Perintah Tugas:
Apa terjemahan bahasa Inggris dari kalimat "Seperti dua berita sebelumnya dari ICW, berita dari LBH DKI juga tidak diliput sama sekali oleh Kompas.com, Tribune dan Detiknews." dalam teks bacaan di bawah tentang diskresi Ahok?

Disisi lain, dari LBH Jakarta, hari jumat kemarin juga ada berita lewat Republika dengan judul : “Tambahan Konstribusi Reklamasi, LBH : Diskresi Ahok Ilegal”. Seperti dua berita sebelumnya dari ICW, berita dari LBH DKI juga tidak diliput sama sekali oleh Kompas.com, Tribune dan Detiknews. Hahahaha. Parah nih ketiga media ini.
Menurut Ketua LBH Jakarta, Muhammad Isnur , cara Ahok meminta Dana Kontribusi Tambahan itu analoginya seperti ini :”Kalau saat ini seperti misalnya Petugas Dishub DKI meminta tambahan kontribusi dari Angkot (Angkutan umum), dengan alasan Diskresi maka dia menaikkan jumlahnya dari Rp.5.000 ke Rp.10.000 ya jelas itu salah”. “Ya itu Ilegal”, kata Muhammad.
Begitu juga suara-suara dari Pakar-pakar Hukum Tata Negara seperti Mahfud MD yang sudah mengatakan Diskresi Ahok itu salah, Pakar hukum lainnya yaitu Margarito Kamis malah lebih galak lagi mengomentari soal Diskresi ini.

Kumpulan Baris:
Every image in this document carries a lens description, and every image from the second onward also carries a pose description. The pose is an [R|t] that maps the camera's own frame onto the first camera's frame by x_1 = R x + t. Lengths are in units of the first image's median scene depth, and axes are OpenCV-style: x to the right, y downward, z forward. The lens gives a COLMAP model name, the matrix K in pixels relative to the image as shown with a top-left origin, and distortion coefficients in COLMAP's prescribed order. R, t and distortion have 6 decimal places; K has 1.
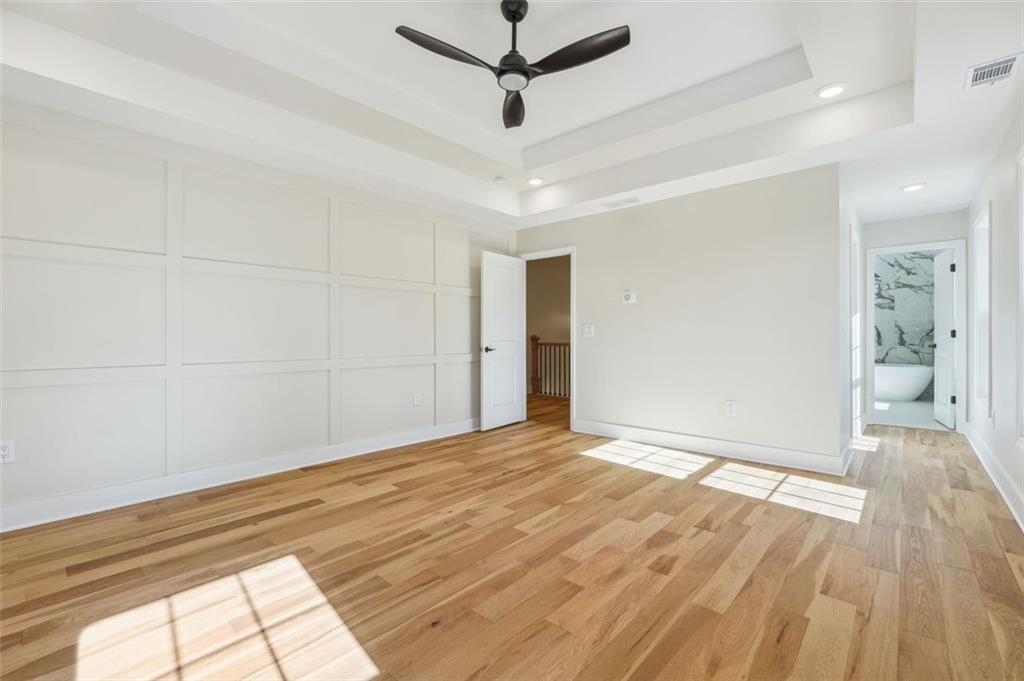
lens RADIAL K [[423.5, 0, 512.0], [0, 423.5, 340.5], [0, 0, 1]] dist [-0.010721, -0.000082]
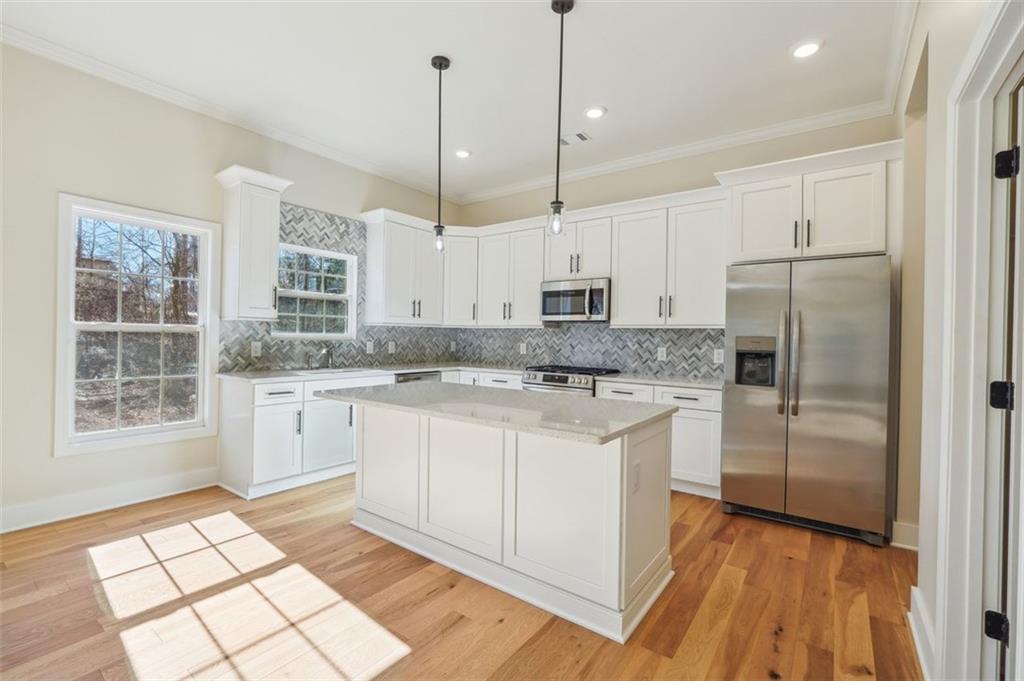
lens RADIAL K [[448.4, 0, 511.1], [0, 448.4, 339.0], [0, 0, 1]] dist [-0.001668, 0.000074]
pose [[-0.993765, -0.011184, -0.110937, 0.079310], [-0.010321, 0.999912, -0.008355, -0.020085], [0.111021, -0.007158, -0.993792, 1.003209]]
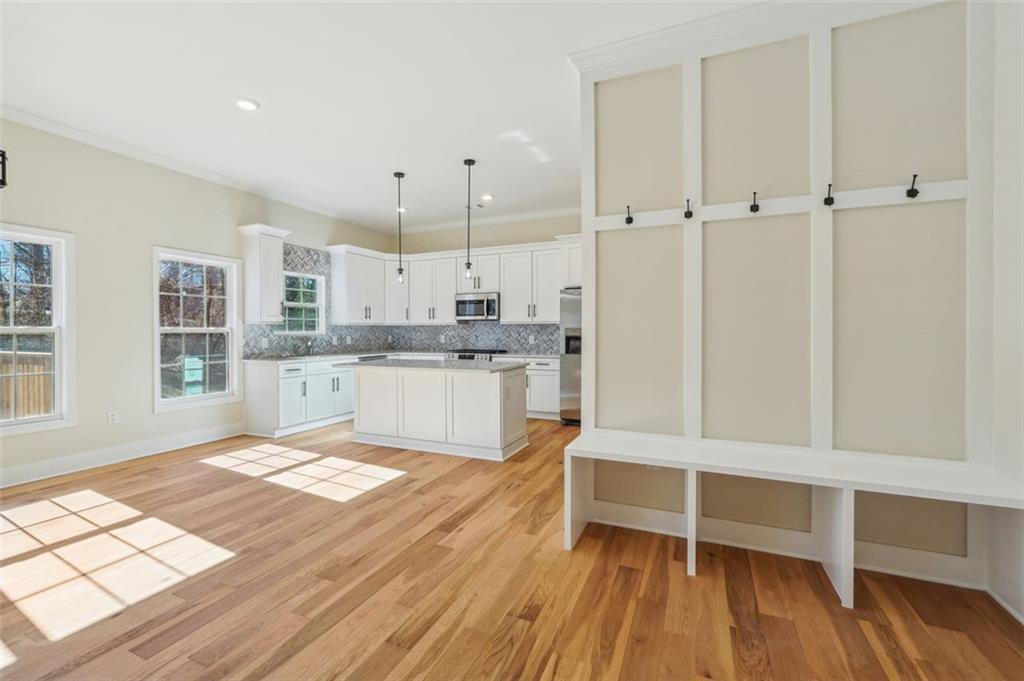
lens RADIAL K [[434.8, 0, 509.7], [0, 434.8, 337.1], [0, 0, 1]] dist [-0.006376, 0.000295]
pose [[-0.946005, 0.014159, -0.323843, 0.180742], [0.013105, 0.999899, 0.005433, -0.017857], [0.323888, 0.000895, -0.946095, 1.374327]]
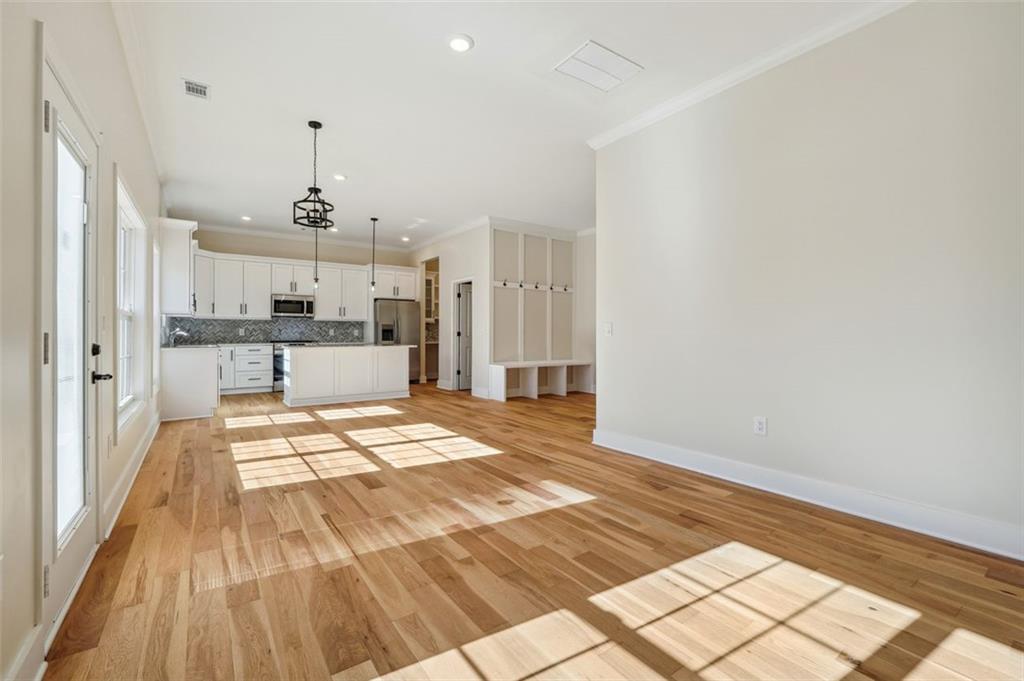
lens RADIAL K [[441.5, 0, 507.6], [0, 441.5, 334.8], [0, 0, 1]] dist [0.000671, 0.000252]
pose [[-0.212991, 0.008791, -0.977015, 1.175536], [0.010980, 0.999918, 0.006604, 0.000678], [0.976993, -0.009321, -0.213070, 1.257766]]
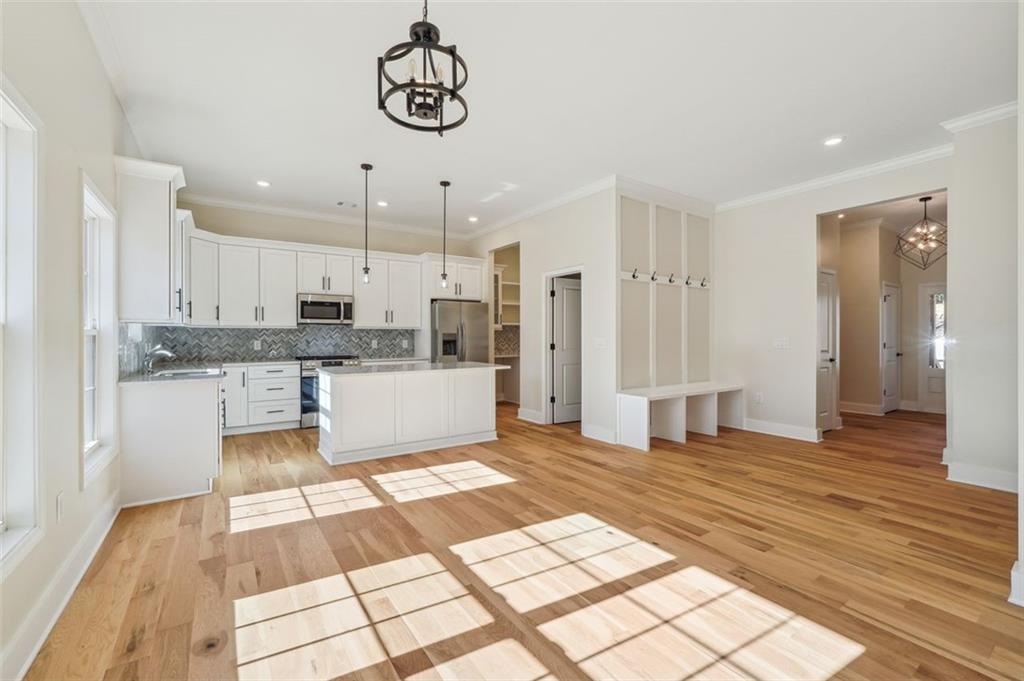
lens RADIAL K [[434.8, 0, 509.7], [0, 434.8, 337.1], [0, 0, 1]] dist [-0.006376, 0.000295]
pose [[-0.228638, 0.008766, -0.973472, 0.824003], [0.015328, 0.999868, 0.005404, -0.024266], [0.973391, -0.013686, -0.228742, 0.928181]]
...
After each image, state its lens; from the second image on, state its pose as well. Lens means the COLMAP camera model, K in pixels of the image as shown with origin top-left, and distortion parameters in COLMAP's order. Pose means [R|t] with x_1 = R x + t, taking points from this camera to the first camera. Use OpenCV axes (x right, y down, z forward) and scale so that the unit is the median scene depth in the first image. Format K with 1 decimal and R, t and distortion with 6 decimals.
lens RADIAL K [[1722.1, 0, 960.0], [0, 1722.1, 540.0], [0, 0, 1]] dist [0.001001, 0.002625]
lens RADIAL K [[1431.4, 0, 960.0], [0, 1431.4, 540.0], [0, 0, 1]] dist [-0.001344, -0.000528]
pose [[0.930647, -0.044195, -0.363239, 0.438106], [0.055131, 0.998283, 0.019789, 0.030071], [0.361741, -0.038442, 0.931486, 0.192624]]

Jawaban Latihan:
Like the two previous news reports from ICW, the news from LBH DKI was also not covered at all by Kompas.com, Tribune and Detiknews.